## What the exercise asks
Could you write out the lines below exactly, beginning with the first and finishing with the one that contains "- remote control [372,564,496,653]"?

(Supplied data begins)

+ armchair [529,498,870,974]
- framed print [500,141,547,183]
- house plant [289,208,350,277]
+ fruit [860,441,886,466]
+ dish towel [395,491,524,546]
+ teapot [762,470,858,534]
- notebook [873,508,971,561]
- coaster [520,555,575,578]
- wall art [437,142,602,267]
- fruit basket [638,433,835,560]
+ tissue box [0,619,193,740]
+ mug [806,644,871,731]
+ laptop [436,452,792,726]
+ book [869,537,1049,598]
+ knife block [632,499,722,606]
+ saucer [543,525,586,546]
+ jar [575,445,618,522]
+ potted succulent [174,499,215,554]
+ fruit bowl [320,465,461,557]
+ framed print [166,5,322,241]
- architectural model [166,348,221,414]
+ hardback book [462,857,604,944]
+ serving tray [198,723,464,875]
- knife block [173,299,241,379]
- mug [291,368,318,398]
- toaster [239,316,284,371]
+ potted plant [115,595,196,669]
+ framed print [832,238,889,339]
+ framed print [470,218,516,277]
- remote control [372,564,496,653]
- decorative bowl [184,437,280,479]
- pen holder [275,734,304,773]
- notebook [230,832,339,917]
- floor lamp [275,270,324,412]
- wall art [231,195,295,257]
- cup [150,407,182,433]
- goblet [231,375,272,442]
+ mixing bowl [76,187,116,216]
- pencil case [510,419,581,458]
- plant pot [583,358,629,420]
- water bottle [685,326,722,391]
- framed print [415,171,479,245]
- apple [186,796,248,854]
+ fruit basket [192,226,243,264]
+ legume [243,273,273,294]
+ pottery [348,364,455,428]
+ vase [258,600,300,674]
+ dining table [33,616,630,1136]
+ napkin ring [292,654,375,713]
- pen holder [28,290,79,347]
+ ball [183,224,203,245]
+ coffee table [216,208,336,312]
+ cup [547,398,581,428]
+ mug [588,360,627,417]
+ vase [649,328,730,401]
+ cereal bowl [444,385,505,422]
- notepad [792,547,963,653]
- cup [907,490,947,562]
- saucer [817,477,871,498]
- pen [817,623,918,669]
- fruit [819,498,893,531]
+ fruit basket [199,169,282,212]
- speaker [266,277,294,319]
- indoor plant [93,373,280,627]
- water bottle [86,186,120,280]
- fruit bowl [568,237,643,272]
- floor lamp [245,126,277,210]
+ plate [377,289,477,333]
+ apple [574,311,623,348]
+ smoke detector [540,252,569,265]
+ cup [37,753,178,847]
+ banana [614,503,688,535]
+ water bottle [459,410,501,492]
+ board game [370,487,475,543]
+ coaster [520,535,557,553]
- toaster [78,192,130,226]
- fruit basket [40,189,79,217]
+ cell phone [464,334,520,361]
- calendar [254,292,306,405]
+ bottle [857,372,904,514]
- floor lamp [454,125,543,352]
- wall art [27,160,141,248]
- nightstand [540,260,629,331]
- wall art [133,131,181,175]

(Supplied data ends)

## Completed exercise
+ armchair [529,498,870,974]
- framed print [500,141,547,183]
- house plant [289,208,350,277]
+ fruit [860,441,886,466]
+ dish towel [395,491,524,546]
+ teapot [762,470,858,534]
- notebook [873,508,971,561]
- coaster [520,555,575,578]
- wall art [437,142,602,267]
- fruit basket [638,433,835,560]
+ tissue box [0,619,193,740]
+ mug [806,644,871,731]
+ laptop [436,452,792,726]
+ book [869,537,1049,598]
+ knife block [632,499,722,606]
+ saucer [543,525,586,546]
+ jar [575,445,618,522]
+ potted succulent [174,499,215,554]
+ fruit bowl [320,465,461,557]
+ framed print [166,5,322,241]
- architectural model [166,348,221,414]
+ hardback book [462,857,604,944]
+ serving tray [198,723,464,875]
- knife block [173,299,241,379]
- mug [291,368,318,398]
- toaster [239,316,284,371]
+ potted plant [115,595,196,669]
+ framed print [832,238,889,339]
+ framed print [470,218,516,277]
- remote control [372,564,496,653]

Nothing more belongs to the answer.